Thanks to that overrated bunch of complacent slack-arses, we have a constitution which is clearly inadequate in defining limits on the power of executive government to interfere in the lives of Australian citizens - hardly surprising, because with one or two exceptions, the buggers were all "British to their bootstraps" and were content to assume that British political tradition would be carried forwad in perpetuity when dealing with Constitutional matters. Clearly, as a matter of history, this hasn't happened and the result is an undefined executive prerogative (formally the Royal prerogative) which successive Parliaments, Governments and even High Courts have interpreted more in favour of giving power to the executive than protecting the rights of Australian citizens. Largely because the idea that there would one day be Australian citizens was beyond the comprehension of the BIFFs.
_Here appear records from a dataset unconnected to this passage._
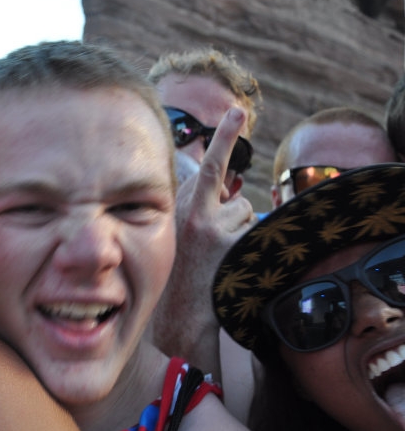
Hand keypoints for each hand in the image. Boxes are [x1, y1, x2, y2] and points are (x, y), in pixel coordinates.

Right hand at [149, 109, 254, 376]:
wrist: (177, 318)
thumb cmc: (176, 277)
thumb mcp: (176, 236)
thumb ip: (196, 209)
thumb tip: (228, 185)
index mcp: (179, 207)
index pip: (208, 165)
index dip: (226, 136)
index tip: (239, 112)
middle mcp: (195, 211)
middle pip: (234, 196)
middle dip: (231, 215)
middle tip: (215, 245)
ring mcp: (215, 226)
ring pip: (246, 214)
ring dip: (240, 233)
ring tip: (220, 260)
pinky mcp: (232, 243)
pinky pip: (253, 233)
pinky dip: (249, 248)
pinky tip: (231, 267)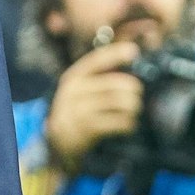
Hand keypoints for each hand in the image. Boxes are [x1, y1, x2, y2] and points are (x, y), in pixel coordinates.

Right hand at [43, 41, 142, 167]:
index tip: (133, 51)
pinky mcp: (86, 129)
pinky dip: (128, 124)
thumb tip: (128, 63)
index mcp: (74, 77)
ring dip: (133, 108)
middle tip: (136, 97)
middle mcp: (74, 91)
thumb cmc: (78, 112)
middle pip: (115, 84)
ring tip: (133, 112)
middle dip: (133, 91)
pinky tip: (128, 125)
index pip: (96, 61)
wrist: (57, 143)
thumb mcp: (81, 91)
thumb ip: (100, 79)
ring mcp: (79, 110)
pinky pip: (118, 122)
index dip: (115, 54)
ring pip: (119, 103)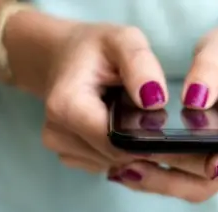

The argument between Monarchists and Republicans is largely about how we choose the national figurehead - should it be a Government appointee, representing a distant monarch or someone popularly elected. The question has largely been decided in favour of the latter and, once someone comes up with a workable proposal it will probably happen. So maybe it's time to look at some serious constitutional problems - such as the arrogations of power that have happened under this Government and the current Parliament. Or would you prefer to wait until a Laboral Government has control of both Houses of Parliament?
4 comments:
A wortwhile rant Gummo, but a small nitpick. Only the first of your dot points (declaring/participating in assorted wars) is actually an example of prerogative power. The rest are powers having their basis in statute.
Also, although it's certainly true that the precise extent of Commonwealth executive power isn't delimited expressly in the Constitution, it's generally regarded as co-extensive with the Commonwealth's express heads of legislative power which are mostly found in sections 51 and 52. There is a significant extension of that in the so-called "implied nationhood power" and, as you say, in the common law prerorogative (or to be more accurate, powers that derive their content from the old common law prerogative although their formal source is Constitution section 61). It's certainly true that powers deriving their content from the old common law prerogative are not insignificant (and include declaring war and making peace, appointing judges and QCs, pardoning criminals, issuing ex officio indictments etc), but they don't include most of the items you list in your post.
BTW One exercise of executive power that WAS defined by the content of the old prerogrative powers (rather than any statute) was the Howard government's detention of the Tampa asylum seekers. See Ruddock v Vadarlis - Full Federal Court.
Thanks for the tip Ken.
Think I botched the rant a little - I was somewhere in the middle of Macaulay on Charles I when I got the idea for this post and I was struck by the way an ill-defined common-law prerogative was contested between parliament and the Crown, which is the serious stuff that makes MacAulay a worthwhile read, even while you're sniggering at some of the high Victorian accidental humour.
Yep, all the examples are of executive power deriving from legislation - the trouble is that the Parliament seems to be legislating in areas where it should be leaving civil liberties the hell alone. May have to come back to this at another date, after more reading of the constitution and sources.
BTW - I don't think a Bill of Rights is necessarily the solution to this problem. But I don't think we can rely on tradition and parliamentary conventions either.